Hemos sido comprados a gran precio… por eso no podemos huir a la santidad, no podemos tomar los propósitos a medias. O somos santos o no lo somos. O somos fríos o somos calientes[8].

¡La cruz es el regalo más grande que podemos recibir y si supiéramos la gloria que nos espera… querríamos vivir crucificados!

¡No hay gloria fuera de la cruz, ni nada más glorioso y bello que vivir crucificados en la cruz con Cristo!

Como religiosas nunca debemos olvidar de rezar por nuestros sacerdotes; los sacerdotes son las piedras preciosas de la iglesia porque son los que administran los sacramentos y llevan almas al cielo. El ladrón de las almas (Satanás) se empecina por perderlos y hacer lo posible para alejarlos de Cristo o hacerlos perder su vocación o convertirlos en sacerdotes tibios. Cada sacerdote es un tesoro para Dios y para la iglesia. Por eso no debemos desaprovechar nunca la oportunidad de sufrir por ellos ¡El sacerdote es sacerdote para siempre!

Le pedimos al Señor que nos dé la fortaleza para llevar su cruz y una confianza sin límites. Sabemos que la fortaleza se consigue en medio de la batalla y la confianza se alcanza cuando tenemos ocasiones que nos lleven cada vez más a   confiar. Que nos llene también de una gran fe, esperanza, caridad y de la fortaleza que tuvieron los mártires.
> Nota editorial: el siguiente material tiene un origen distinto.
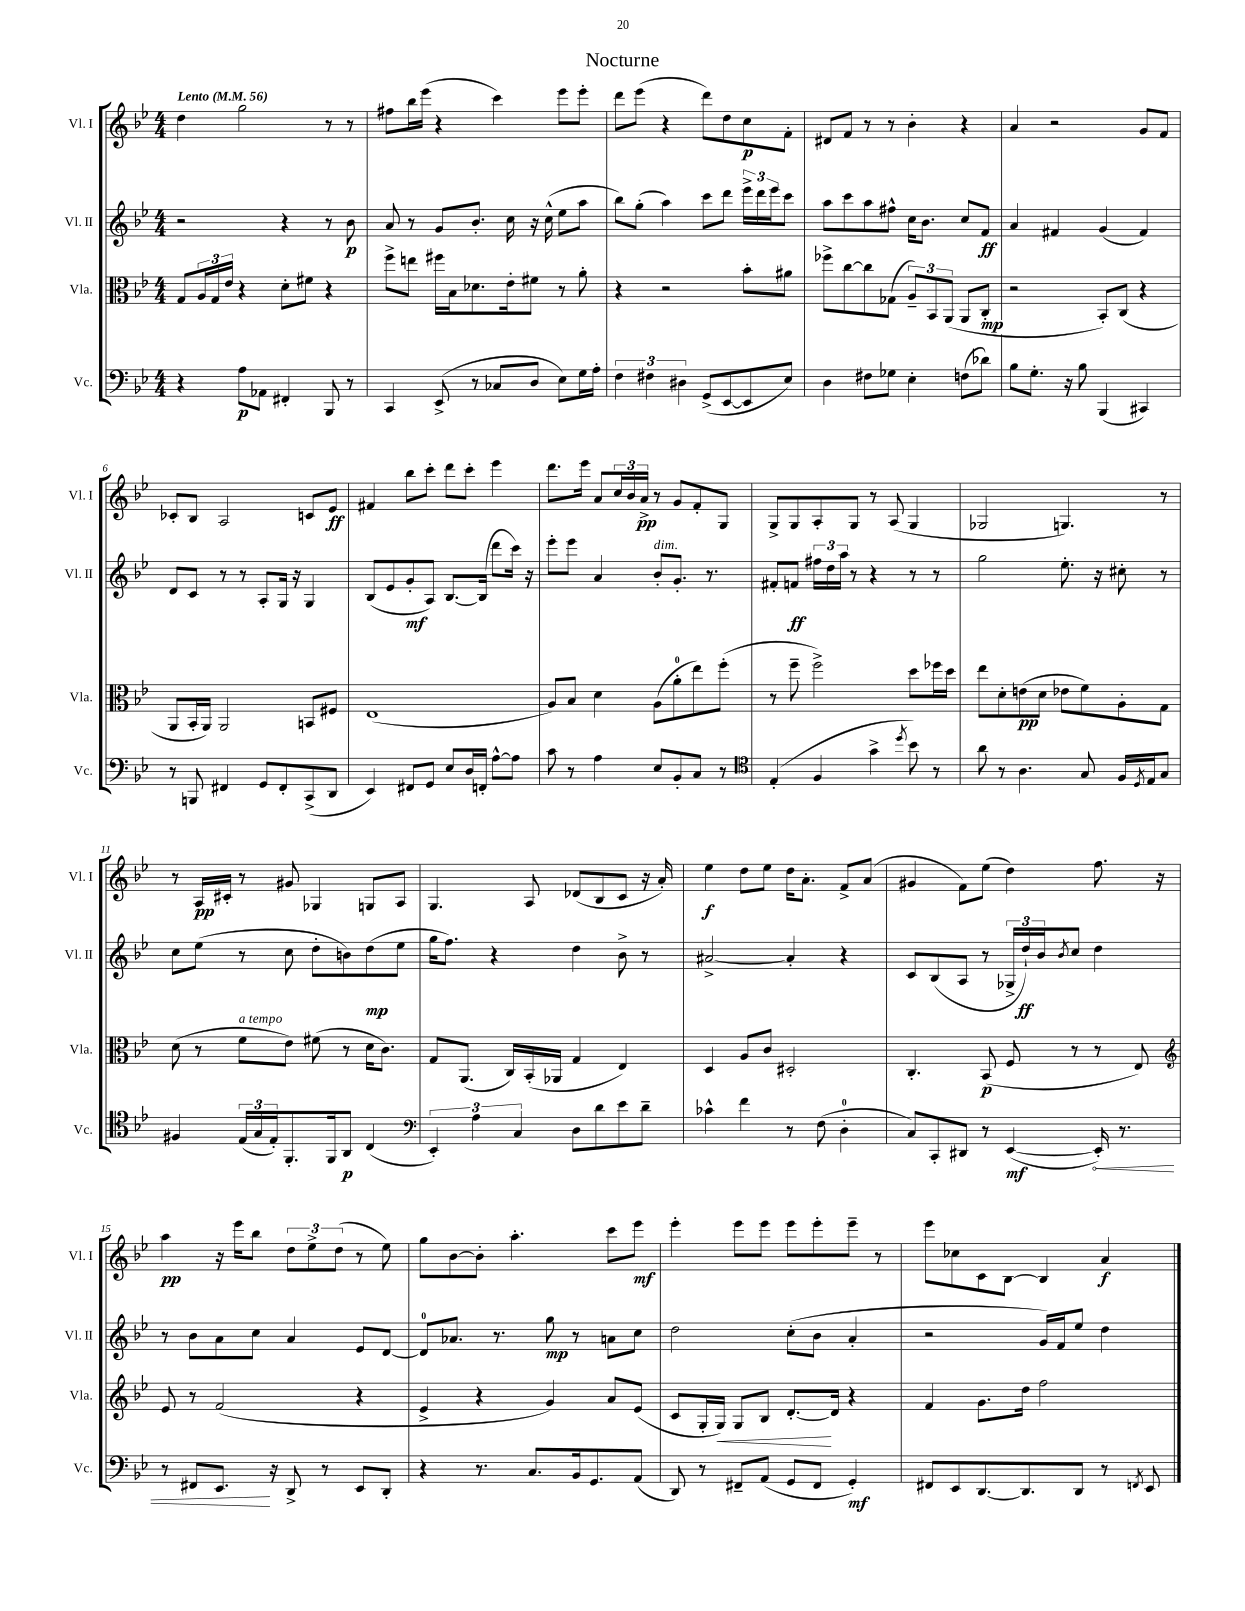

**kern	**kern	**kern	**kern
*staff4	*staff3	*staff2	*staff1
*clefF4	*clefC3	*clefG2	*clefG2
*k[b-e-]	*k[b-e-]	*k[b-e-]	*k[b-e-]
*M4/4	*M4/4	*M4/4	*M4/4
*MM56	*MM56	*MM56	*MM56
4r	8G	2r	4dd
.	24A	.	.
.	24G	.	.
.	24e-	.	.
8A	4r	.	2gg
8AA-	.	.	.
4FF#'	8d'	4r	.
.	8f#	.	.
8BBB-	4r	8r	8r
8r	.	8b-	8r
=	=	=	=
4CC	8ff^	8a	8ff#
.	8ee	8r	16bb-
.	.	.	(16eee-
(8EE-^	16ff#	8g	4r
.	16B-	.	.
8r	8.d-	8.b-'	.
8C-	.	.	4ccc)
.	16e-'	16cc	.
8D	8f#	16r	.
.	.	(16cc^^	.
8E-)	8r	8ee-	8eee-
16G	8a'	8aa	8eee-'
16A'	.	.	.
=	=	=	=
6F	4r	8bb-)	8ddd
.	.	(8gg'	(8eee-
6F#	.	.	.
.	2r	4aa)	4r
6D#	.	.	.
(8GG^	.	8ccc	8ddd)
[8EE-	.	8ddd	8dd
8EE-]	8b-'	24eee-^	8cc
.	.	24ddd	.
.	.	24eee-	.
8E-)	8a#	8ccc	8f'
=	=	=	=
4D	8ff-^	8aa	8d#
.	[8cc	8ccc	8f
8F#	8cc]	8aa	8r
8G-	(8G-	8ff#^^	8r
4E-'	12A~)	16cc	4b-'
.	.	8.b-	.
.	12BB-	.	.
.	(12AA	.	.
(8F	8AA	8cc	4r
8d-)	8C'	8f	.
=	=	=	=
8B-	2r	4a	4a
8.G'	.	.	.
.	.	4f#	2r
16r	.	.	.
8B-	.	.	.
(4BBB-	8BB-')	(4g	.
.	(8C	.	.
4CC#)	4r	4f#)	8g
.	.	.	8f
=	=	=	=
8r	8AA	8d	8c-'
8BBB	16BB-'	8c	8B-
.	16AA)	.	.
4FF#	2AA	8r	2A
.	.	8r	.
8GG	.	8A'	.
8FF#'	.	16G	.
.	.	16r	.
(8CC^	8BB	4G	8c
8DD	8F#	.	8e-
=	=	=	=
4EE-)	(1E-	(8B-	4f#
.	.	8e-	.
8FF#	.	8g'	8bb-
8GG	.	8A)	8ccc'
8E-	.	[8.B-	8ddd
16D	.	.	8ccc'
16FF'	.	(16B-]	.
[8A^^	.	8ddd	4eee-
8A]	.	16ccc)	.
.	.	16r	.
=	=	=	=
8c	8A)	8eee-'	8.ddd
8r	8B-	8eee-	.
.	.	.	16eee-
4A	4d	4a	8a
.	.	.	24cc
.	.	.	24b-
.	.	.	24a^
8E-	(8A	8b-'	8r
8BB-'	8a'	8.g'	8g
8C	8ee-)	.	8f'
.	.	8.r	.
8r	(8ff'	.	8G
=	=	=	=
*clefC4	*	*	*
(4E-'	8r	8f#'	8G^
.	8ff~	8f	8G
4F	2ff^)	24ff#	8A'
.	.	24dd	.
.	.	24aa	.
.	.	8r	8G
4g^	.	4r	8r
.	.	.	(8A
8qdd	.	.	.
8b-)	8dd	8r	4G
8r	16ff-	8r	.
.	16dd	.	.
=	=	=	=
8a	8ee-	2gg	2G-
8r	8d'	.	.
4.A	(8e	.	.
.	8d	.	.
.	8e-	8.ee-'	4.G)
8G	8f)	.	.
.	.	16r	.
16F	8A'	8cc#'	.
8qD	.	.	.
16E-	.	.	.
8G	8G	8r	8r
=	=	=	=
4F#	(8d	8cc	8r
.	8r	(8ee-	16A
.	.	.	16c#'
(24E-	8f	8r	8r
24G	.	.	.
24E-')	.	.	.
8.FF'	8e-)	8cc	8g#
.	(8f#	8dd'	4G-
16FF	.	.	.
8AA	8r	8b)	.
(4C	16d	(8dd	8G
.	8.c)	.	.
.	.	8ee-	8A
=	=	=	=
*clefF4	*	*	*
6EE-')	8G	16gg	4.G
.	.	8.ff)	.
.	(8.AA	.	.
6A	.	.	.
.	.	4r	.
.	16C)	.	.
6C	.	.	.
.	(16BB-'	.	8A
.	16AA-	.	.
8D	4G	4dd	(8d-
8d	.	.	8B-
8e-	4E-)	8b-^	8c
8d~	.	8r	16r
.	.	.	16a')
=	=	=	=
4c-^^	4D	[2a#^	4ee-
4f	8A	.	8dd
.	8c	.	8ee-
8r	2D#'	4a#']	16dd
.	.	.	8.a'
(8F	.	.	.
4D'	.	4r	8f^
.	.	.	(8a
=	=	=	=
8C)	4.C'	8c	4g#
8CC'	.	(8B-	.
8DD#	.	8A	8f)
8r	(8BB-	8r	(8ee-
([4EE-	8F	24G-^	4dd)
.	.	24dd`)	.
.	.	24b-	.
.	.	8qb-	.
.	8r	8cc	.
16EE-'])	8r	4dd	8.ff
8.r	.	.	.
.	8E-)	.	.
.	.	.	16r
=	=	=	=
*	*clefG2	*	*
8r	8e-	8r	4aa
8FF#	8r	8b-	.
8.EE-	(2f	8a	16r
.	.	.	16eee-
.	.	8cc	8bb-
16r	.	.	.
8DD^	.	4a	12dd
.	.	.	12ee-^
8r	.	.	.
.	.	.	(12dd
8EE-	4r	8e-	8r
8DD'	.	[8d	8ee-)
=	=	=	=
4r	4e-^	8d]	8gg
.	.	8.a-	[8b-
8.r	4r	.	8b-']
.	.	8.r	.
.	.	.	4.aa'
8.C	.	.	.
.	4g)	8gg	.
16BB-	.	8r	.
8.GG	.	.	.
.	8a	8a	8ccc
(8AA	(8e-	8cc	8eee-
=	=	=	=
8DD)	8c	2dd	4eee-'
8r	16G'	.	.
.	16G)	.	.
8FF#~	8G	.	8eee-
(8AA	8B-	.	8eee-
8GG	[8.d'	(8cc'	8eee-
8FF#	.	8b-	8eee-'
.	16d]	.	.
4GG')	4r	4a'	8eee-~
.	.	.	8r
=	=	=	=
8FF#	4f	2r	8eee-
8EE-	.	.	8cc-
[8.DD	8.g	.	8c
.	.	.	[8B-
8.DD]	16dd	.	.
.	2ff	16g)	4B-]
.	.	16f	.
8DD	.	8ee-	.
8r	.	4dd	4a
8qFF	.	.	.
8EE-	.	.	.
==	==	==	==
*-	*-	*-	*-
Nuestra Señora, Reina de las misiones, nos conceda la gracia de no cansarnos y de darlo todo por la salvación de las almas.

Y le pedimos también a la Hna. Maria del Corpus Domini y a todos nuestros religiosos y religiosas qua ya están gozando en el Cielo, que sigan intercediendo por nosotros para que no nos cansemos hasta alcanzarlo.

¡Dios los bendiga a todos!

¡Firmes en la Brecha! ¡Viva Cristo Rey y viva la Misión!

En Cristo y María Santísima,

Hna. María del Sacro Monte, SSVM

Provincia de la Inmaculada Concepción.

 


[1] José María Pemán, El Divino Impaciente, Ed. Mensajero, Bilbao 2005, Acto I, 29-73. Citado en Carlos M. Buela, Las Servidoras I, 358.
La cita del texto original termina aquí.